We are getting to the end of visioning
The impossible within this universe,
Such as that better whiles may follow worse,
And that our race may mend by reasoning.

We know that even as larks in cages sing
Unthoughtful of deliverance from the curse
That holds them lifelong in a latticed hearse,
We ply spasmodically our pleasuring.

And that when nations set them to lay waste
Their neighbours' heritage by foot and horse,
And hack their pleasant plains in festering seams,
They may again, - not warily, or from taste,
But tickled mad by some demonic force. -
Yes. We are getting to the end of dreams!

Thomas Hardy

As a young man I read this poem about the same time as I read H.G.Wells’ last book ‘Mind at the End of its Tether’. Wells’s bouncy optimism of his youth long gone, he felt disillusionment and despair as the world he knew seemed to be collapsing into chaos. Hardy’s emotions are more complex.
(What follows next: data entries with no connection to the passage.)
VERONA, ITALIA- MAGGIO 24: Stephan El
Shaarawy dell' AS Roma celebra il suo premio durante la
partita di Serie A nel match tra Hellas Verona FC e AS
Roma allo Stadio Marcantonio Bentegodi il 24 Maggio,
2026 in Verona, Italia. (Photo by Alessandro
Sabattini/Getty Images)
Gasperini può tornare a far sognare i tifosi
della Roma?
This is one of his last poems. The idea of progress is on the outer. Rage is obvious. Yet there is hope in some strange if ‘demonic’ form. The tortured syntax reflects and refracts meaning.

Down the centuries old people have bewailed the end of civilisation. (Not all, I acknowledge). But on the whole, age, experience, regret, nostalgia, guilt increase a sense of helplessness and failure. (Some may say, wisdom). The idealistic young are certain in their prime, as I once was, that they are captains of their fate.

Now! I understand Hardy better. Wells too. But Hardy carries an extra dimension – we repeat the tragic failures of our predecessors. A bleak vision? Before discarding it, it warrants consideration, the record of the 20th century is its measure. As  are all preceeding centuries. 

And what a magnificent second stanza! Four great lines!